- Not floating; spikelet not awned 11. Leersia.
- Floating; spikelets awned 12. Hygrorhiza.
Zoysieæ is another small tribe with half a dozen genera. The inflorescence is either a spike-like raceme or a spiciform panicle. The spikelets are solitary in Perotis, binate in Tragus and grouped in Trachys. There is usually a complete flower in a spikelet and the glumes are membranous. Mature spikelets are deciduous with their pedicels singly in Perotis and in clusters in others.
- Spikelets fascicled unilaterally on a broad rachis, 4-glumed, glumes not echinate 13. Trachys.
- Spikelets binate and all round the rachis, 3-glumed, glumes echinate 14. Tragus.
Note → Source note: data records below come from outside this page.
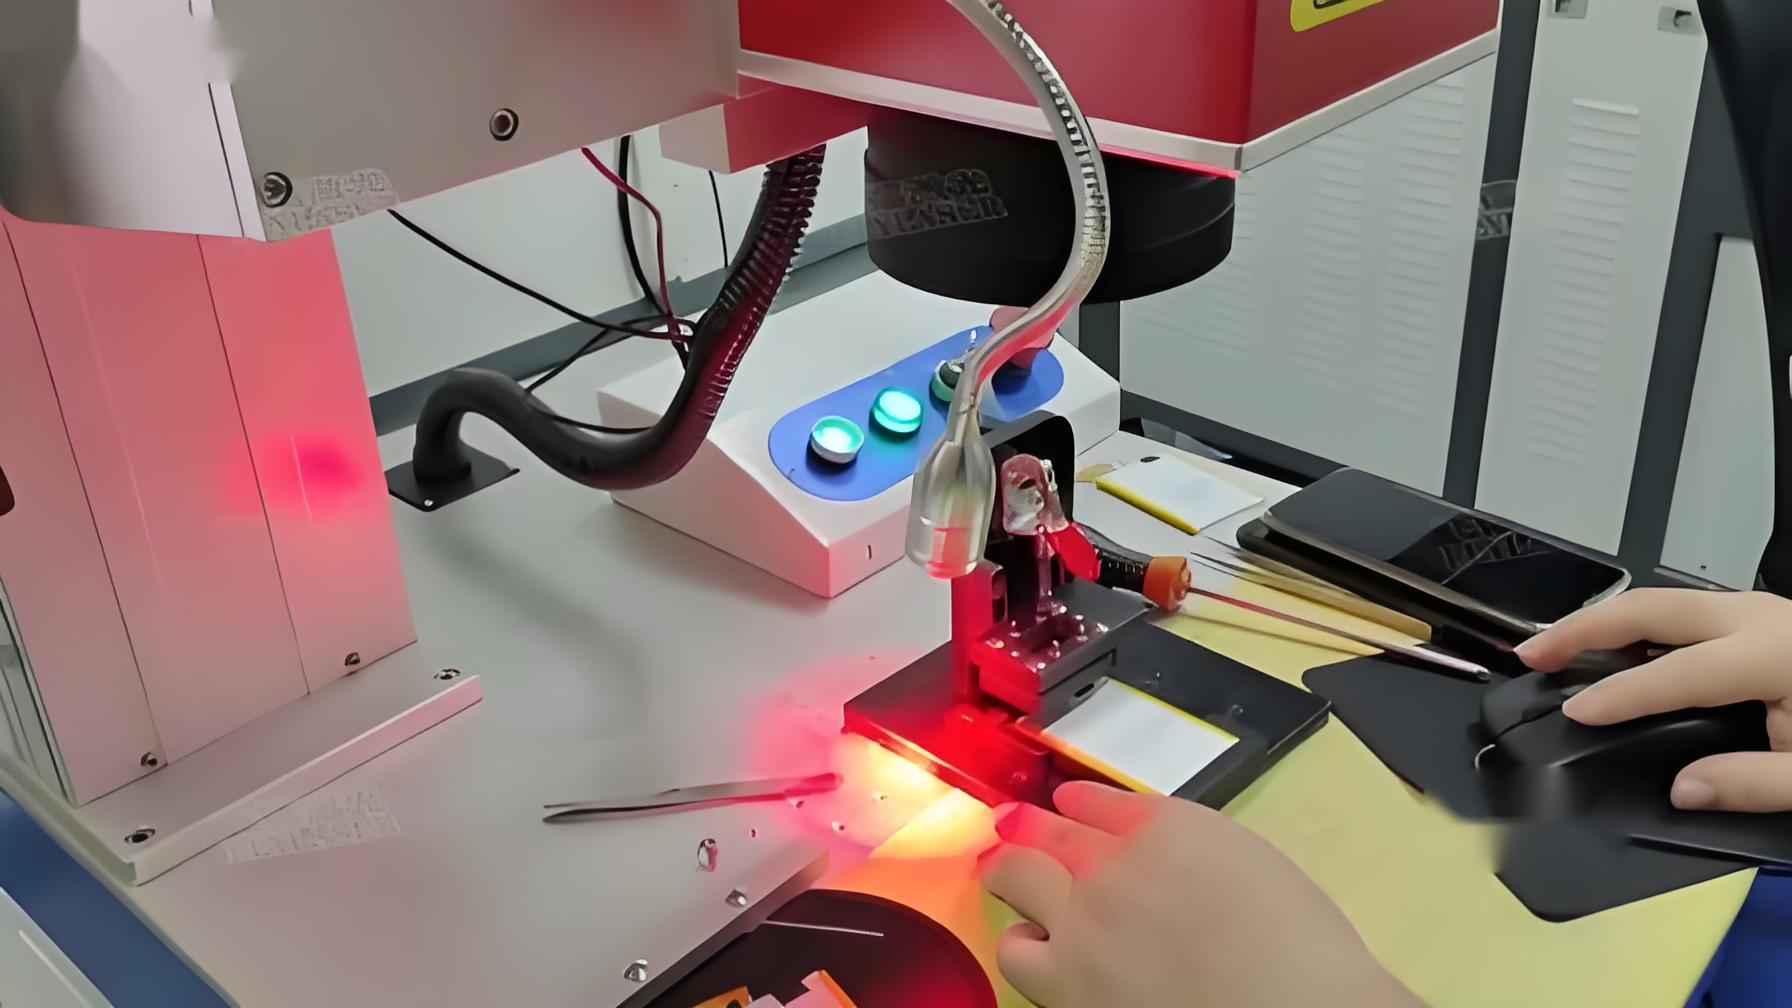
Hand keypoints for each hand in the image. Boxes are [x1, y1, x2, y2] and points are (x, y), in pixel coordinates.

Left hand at [978, 782, 1418, 1007]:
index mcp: (1165, 826)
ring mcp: (1079, 924)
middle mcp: (1109, 864)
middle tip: (1011, 827)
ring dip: (1011, 876)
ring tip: (1010, 883)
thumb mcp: (1252, 863)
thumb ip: (1192, 847)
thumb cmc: (1300, 947)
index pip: (1095, 800)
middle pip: (1041, 830)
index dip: (1077, 802)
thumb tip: (1160, 854)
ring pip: (1014, 879)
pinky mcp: (1065, 985)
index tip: (1069, 804)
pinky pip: (1017, 953)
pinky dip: (1022, 944)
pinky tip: (1033, 948)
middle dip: (1024, 826)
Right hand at [1516, 589, 1791, 811]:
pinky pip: (1679, 610)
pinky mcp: (1755, 618)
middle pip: (1648, 607)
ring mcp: (1755, 609)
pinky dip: (1633, 625)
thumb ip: (1755, 784)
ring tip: (1555, 648)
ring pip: (1659, 600)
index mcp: (1773, 653)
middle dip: (1581, 628)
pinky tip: (1612, 648)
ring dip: (1601, 622)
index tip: (1571, 713)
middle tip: (1530, 653)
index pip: (1677, 672)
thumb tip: (1683, 789)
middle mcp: (1757, 617)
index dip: (1619, 694)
- Spikelets single, awned and 3-glumed 15. Perotis.
11. Leersia, Sw.
These are tall perennial marsh grasses. The inflorescence is usually a more or less contracted panicle with very slender branches. The spikelets are compressed and consist of only one glume bearing a perfect flower. The solitary flowering glume is chartaceous, awnless, 3- to 5-nerved, the lateral nerves forming the thickened margin of the glume. The palea is narrow, linear-lanceolate, as long as the glume, 3-nerved, rigid, dorsally ciliate, and with hyaline margins. Lodicules are two. Stamens are usually six in number. Styles are short, with plumose stigmas and laterally exserted. Grain is ovoid or oblong, compressed, free within the glume and its palea.
Leersia hexandra, Sw.
This is a slender perennial marsh-grass with stems rooting in the mud and with flexuous floating branches, sending up erect or ascending, weak and slender leafy branches, 2 to 4 feet high.